LISTE DES TÂCHES —
1 – Recopiez l'article sur le droit à l'oubli depuis « La Cour de Justice de l’Union européenne estime » jusqu'à « autorités compétentes . » inclus.
2 – Poursuivez l'article sur le droit à l'oubli à partir de l'endroit où il s'arrête.

EXTRAIT FOURNI —
━━━
Google, attention danger ! Google fait peur ! Ce message relayé par Eulogos dans son Nea say, aurait-il été entendu par la Cour de Justice de l’Union européenne ? Le droit à l’oubli couronné !

La Cour de Justice de l’Union européenne estime qu’un moteur de recherche sur Internet est responsable du traitement des informations personnelles contenues dans ses résultats de recherche. Une décision qui pourrait obliger Google à modifier radicalement ses pratiques. L’exploitant d’un moteur de recherche peut être tenu responsable du traitement qu’il effectue de données à caractère personnel figurant sur des pages web publiées par des tiers. A ce titre la personne concernée peut lui demander de supprimer les liens menant vers ces données, notamment lorsqu’elles ne sont plus actuelles ou pertinentes et, s’il ne donne pas suite, il peut être obligé de le faire par les autorités compétentes .

Un véritable coup de tonnerre, et pour en juger il suffit de parcourir les articles du Washington Post publiés quelques petites heures après le prononcé de l’arrêt. (cf. « Pour en savoir plus »). L’intérêt de l’arrêt est aussi de préciser ce que l’on entend par « traitement de données à caractère personnel ». Plus important que tout : la Cour reconnaît la responsabilité de Google Inc pour le traitement des données en Espagne à travers sa filiale Google Spain. Une jurisprudence susceptible d s’appliquer non seulement au traitement des données mais aussi en matière de fiscalité ? C’est aller un peu vite en besogne

La Cour de la justice de l’Union européenne vient d’ouvrir une large brèche en faveur du droit à l’oubli sur Internet. C’est une percée incontestable. Dans son arrêt rendu le 13 mai par les juges de la Cour européenne, un moteur de recherche est tenu responsable du traitement qu’il effectue des données à caractère personnel qui apparaissent sur des pages web publiées par des tiers, comme des journaux.   Même si la publication de ces informations sur ces pages est légale, les organismes de surveillance nationaux pourraient toujours contraindre les moteurs de recherche à retirer les liens qui ne respectent pas la directive relative à la protection de la vie privée. La Cour de justice de l’UE (CJUE) a observé que certains liens pourraient devenir, avec le temps, incompatibles avec la directive sur la protection des données même si la procédure de départ était bel et bien légale. (cf. infra le communiqué de presse)
━━━
DONNÉES FOURNIES —
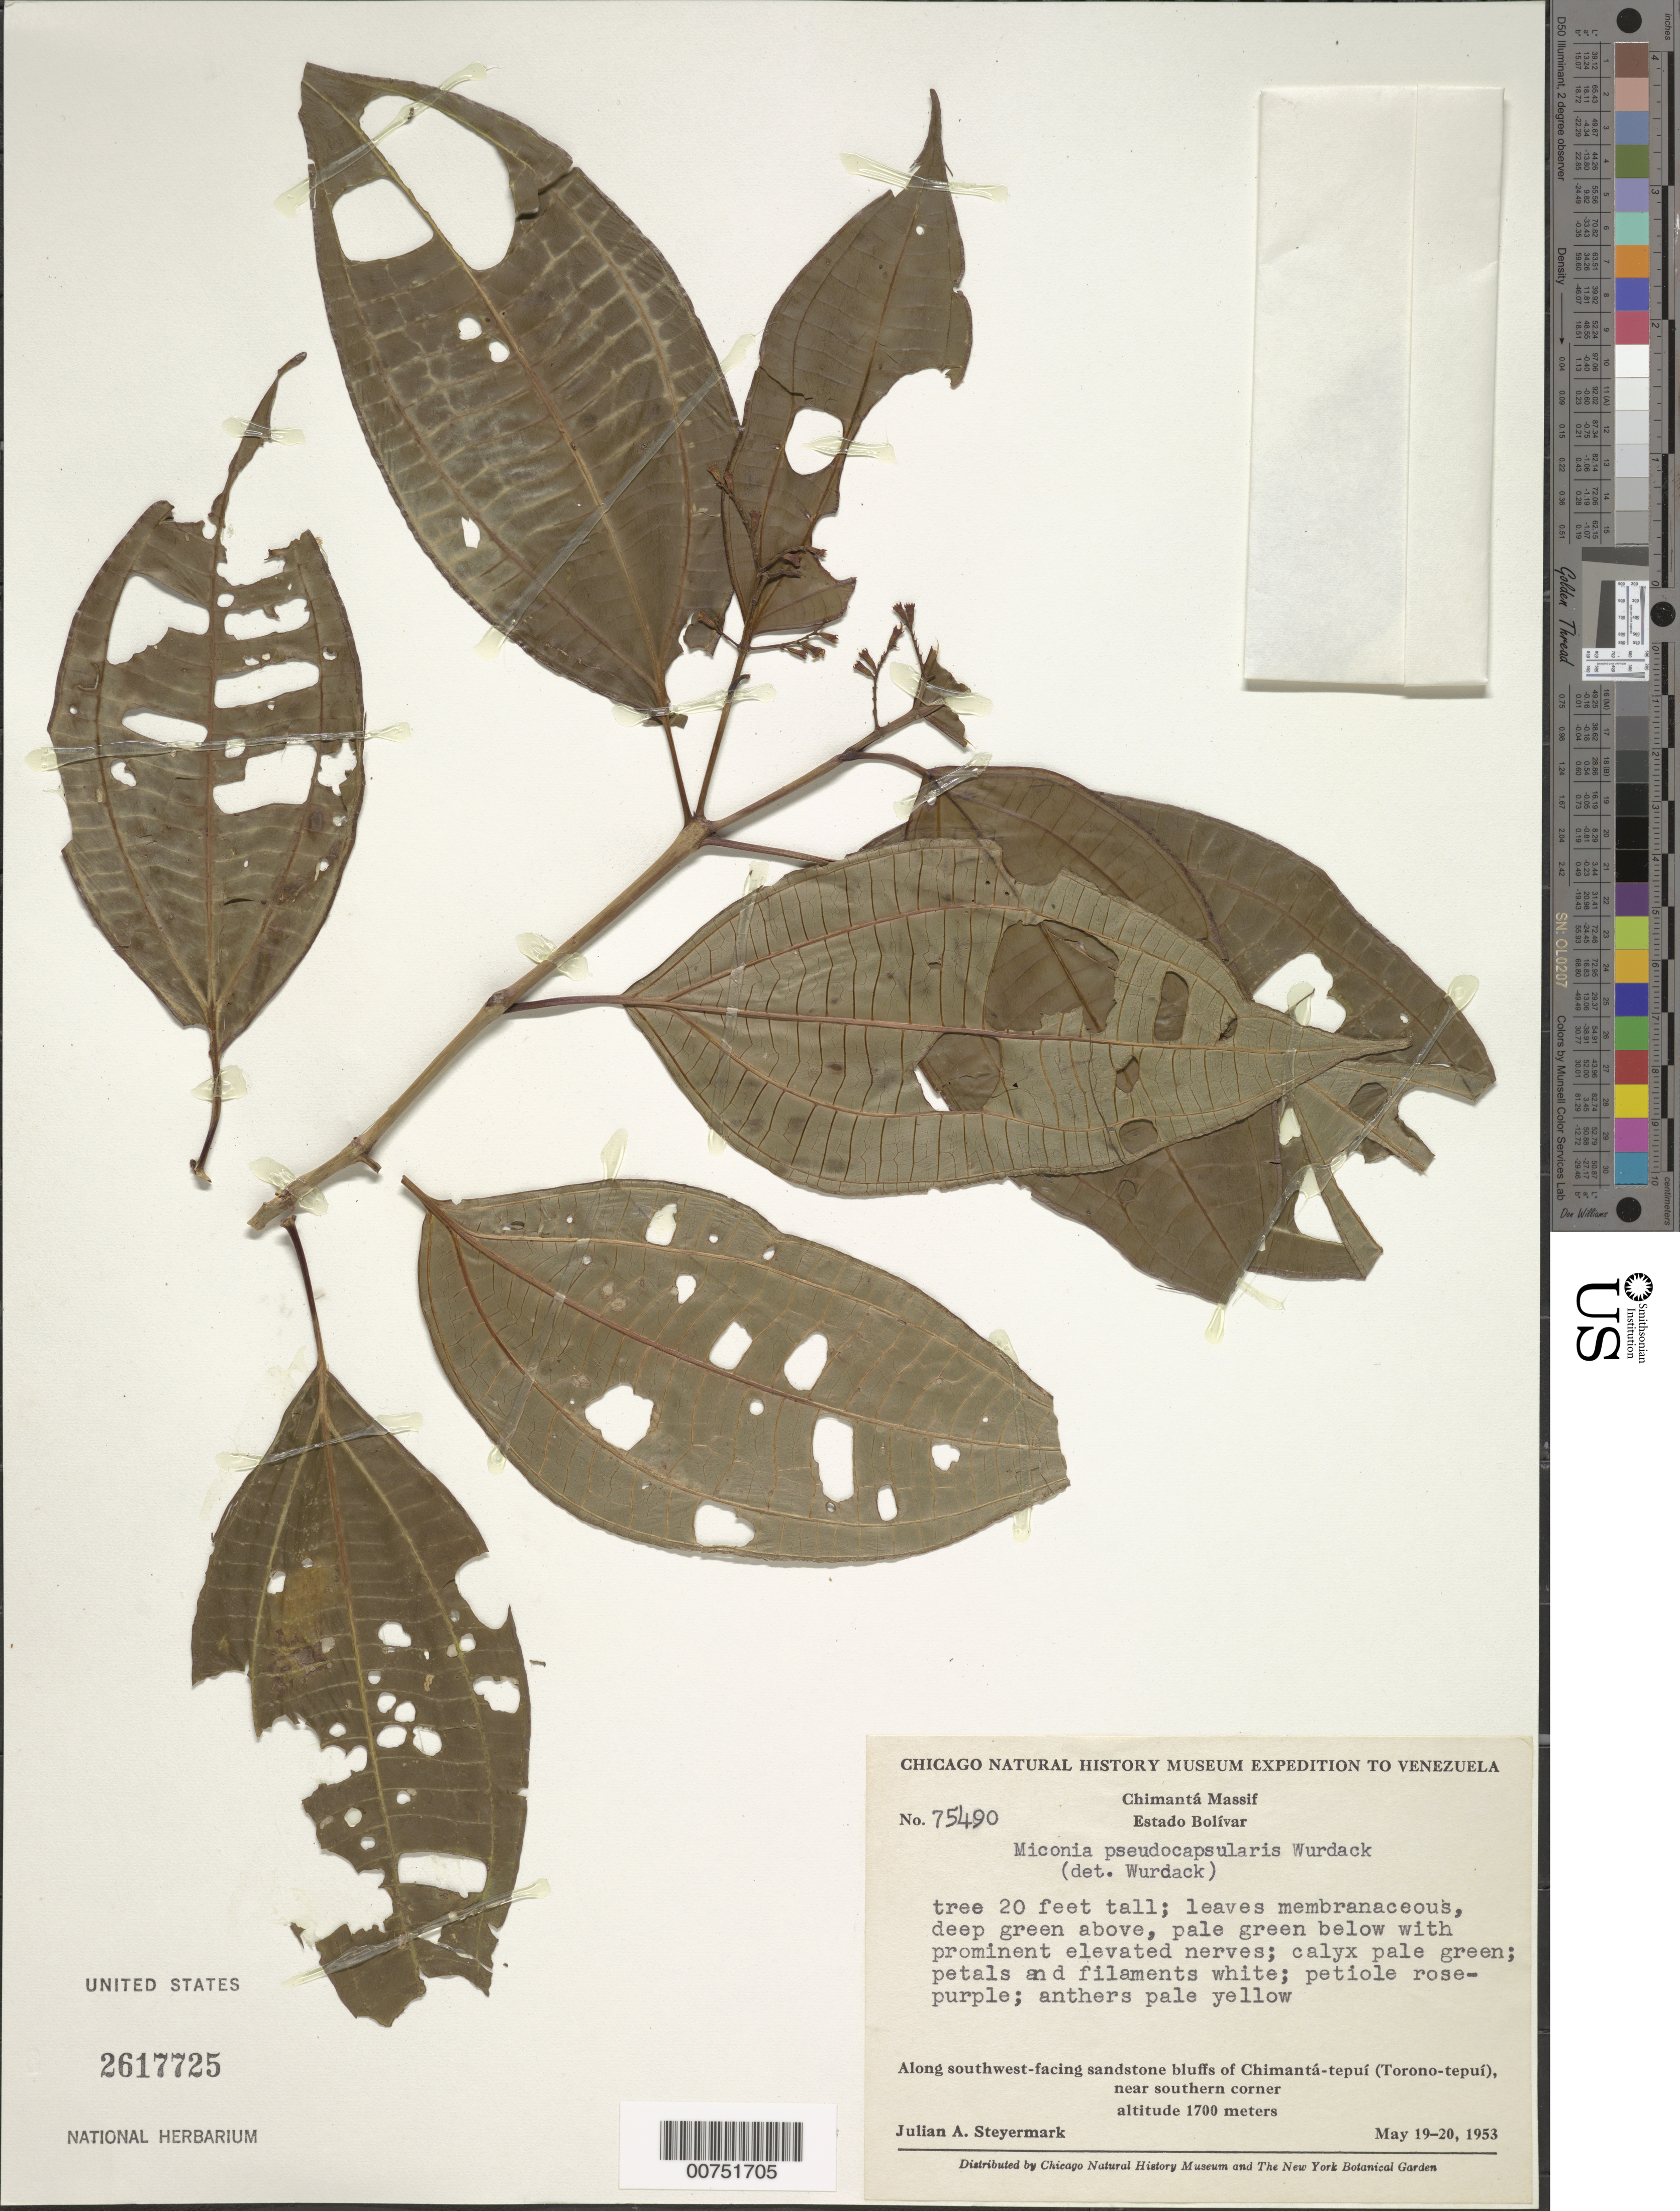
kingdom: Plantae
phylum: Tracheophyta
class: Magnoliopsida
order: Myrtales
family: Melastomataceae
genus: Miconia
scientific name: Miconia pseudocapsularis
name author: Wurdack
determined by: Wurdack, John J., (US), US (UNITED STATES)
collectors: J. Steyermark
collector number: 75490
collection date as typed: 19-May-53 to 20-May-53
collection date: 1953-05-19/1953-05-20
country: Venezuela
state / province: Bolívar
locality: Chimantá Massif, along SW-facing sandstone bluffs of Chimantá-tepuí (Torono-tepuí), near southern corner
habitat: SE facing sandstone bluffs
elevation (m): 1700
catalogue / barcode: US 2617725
━━━
RÉPONSES AUX TÂCHES —
1 –
La Cour de Justice de l’Union européenne estime qu’un moteur de recherche sur Internet est responsable du traitement des informations personnelles contenues dans ses résultats de recherche. Une décision qui pourrait obliger Google à modifier radicalement ses pratiques. L’exploitant d’un moteur de recherche peut être tenu responsable du traitement qu’il effectue de données à caractère personnel figurant sur des pages web publiées par des tiers. A ce titre la personne concernée peut lui demander de supprimer les liens menant vers ces données, notamment lorsqu’elles ne sont plus actuelles ou pertinentes et, s’il ne donne pas suite, il peut être obligé de le faire par les autorités compétentes .

2 –
Le droit à l’oubli s’inscrit également dans le cadre de la proposition de la Commission de 2012 visant à réviser la directive sur la vie privée. Le Parlement européen l’a adoptée et les États membres analysent maintenant ce dossier au sein du Conseil . Cet arrêt pourrait contraindre le Conseil à accélérer l’examen des propositions . Jusqu’à maintenant le Conseil s’est fait remarquer par sa course de lenteur, rendant vain l’espoir des députés de voir l’adoption sous l’ancienne législature.

S’il y a un intérêt prépondérant du public dans les données mises en ligne, comme dans le cas des personnalités publiques, les cours nationales pourraient rejeter une demande de suppression des liens, ont prononcé les juges.« L’effet de l’ingérence dans les droits de la personne se trouve démultiplié en raison du rôle important que jouent Internet et les moteurs de recherche dans la société moderne, ces derniers conférant un caractère ubiquitaire aux informations contenues dans les listes de résultats », peut-on lire dans l’arrêt de la cour.« Compte tenu de sa gravité potentielle, une telle ingérence ne saurait, selon la Cour, être justifiée par le seul intérêt économique de l’exploitant du moteur dans le traitement des données. »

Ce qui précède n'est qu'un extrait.